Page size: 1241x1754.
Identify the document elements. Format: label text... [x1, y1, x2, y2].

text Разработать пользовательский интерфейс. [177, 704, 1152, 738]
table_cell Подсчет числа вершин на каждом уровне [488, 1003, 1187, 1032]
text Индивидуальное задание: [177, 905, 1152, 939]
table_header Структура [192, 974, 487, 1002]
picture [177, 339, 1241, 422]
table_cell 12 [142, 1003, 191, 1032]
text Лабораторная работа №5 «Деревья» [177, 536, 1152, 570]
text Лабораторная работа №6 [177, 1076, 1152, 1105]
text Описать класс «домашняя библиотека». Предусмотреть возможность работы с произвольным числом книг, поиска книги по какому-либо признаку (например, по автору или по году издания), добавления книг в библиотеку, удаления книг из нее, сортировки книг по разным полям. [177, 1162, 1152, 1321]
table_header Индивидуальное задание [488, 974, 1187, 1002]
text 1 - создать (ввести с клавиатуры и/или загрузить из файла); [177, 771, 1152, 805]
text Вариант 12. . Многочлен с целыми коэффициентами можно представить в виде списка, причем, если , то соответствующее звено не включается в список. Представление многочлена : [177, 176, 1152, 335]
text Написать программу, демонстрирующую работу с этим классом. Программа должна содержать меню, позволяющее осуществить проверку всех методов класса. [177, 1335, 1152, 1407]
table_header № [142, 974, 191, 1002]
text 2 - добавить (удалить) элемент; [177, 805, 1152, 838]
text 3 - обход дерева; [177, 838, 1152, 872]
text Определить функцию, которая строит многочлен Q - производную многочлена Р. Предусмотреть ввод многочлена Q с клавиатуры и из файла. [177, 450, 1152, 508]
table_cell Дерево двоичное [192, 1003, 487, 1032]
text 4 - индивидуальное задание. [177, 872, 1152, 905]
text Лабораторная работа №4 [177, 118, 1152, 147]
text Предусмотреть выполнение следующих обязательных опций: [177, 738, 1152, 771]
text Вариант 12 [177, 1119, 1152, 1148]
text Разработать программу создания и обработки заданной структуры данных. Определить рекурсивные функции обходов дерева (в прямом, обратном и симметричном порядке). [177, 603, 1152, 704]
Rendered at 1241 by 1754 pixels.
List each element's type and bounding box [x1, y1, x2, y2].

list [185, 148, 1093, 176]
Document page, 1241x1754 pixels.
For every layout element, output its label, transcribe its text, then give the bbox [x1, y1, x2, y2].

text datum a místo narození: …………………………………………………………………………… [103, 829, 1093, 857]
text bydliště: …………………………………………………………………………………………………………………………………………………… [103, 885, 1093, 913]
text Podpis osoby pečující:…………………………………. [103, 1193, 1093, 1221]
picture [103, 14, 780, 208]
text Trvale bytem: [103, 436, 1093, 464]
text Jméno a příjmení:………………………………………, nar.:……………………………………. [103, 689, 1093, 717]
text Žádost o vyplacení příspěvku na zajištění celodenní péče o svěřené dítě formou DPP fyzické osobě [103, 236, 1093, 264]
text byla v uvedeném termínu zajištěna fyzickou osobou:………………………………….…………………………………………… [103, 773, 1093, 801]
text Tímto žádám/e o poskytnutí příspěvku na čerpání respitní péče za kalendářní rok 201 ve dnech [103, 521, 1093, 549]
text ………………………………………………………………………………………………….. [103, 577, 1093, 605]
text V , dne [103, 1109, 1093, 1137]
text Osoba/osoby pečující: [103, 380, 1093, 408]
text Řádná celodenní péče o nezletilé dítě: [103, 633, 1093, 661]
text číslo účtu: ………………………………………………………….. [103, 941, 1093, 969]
====================
REQUIREMENT
Each line of the data that holds "péče" should be copied.

RESULT OF THE TASK
text Žádost o vyplacení příspěvku na zajištění celodenní péče o svěřené dítě formou DPP fyzické osobě [103, 236, 1093, 264]
text Tímto žádám/e o poskytnutí příspěvku na čerpání respitní péče za kalendářní rok 201 ve dnech [103, 521, 1093, 549]
text Řádná celodenní péče o nezletilé dítě: [103, 633, 1093, 661]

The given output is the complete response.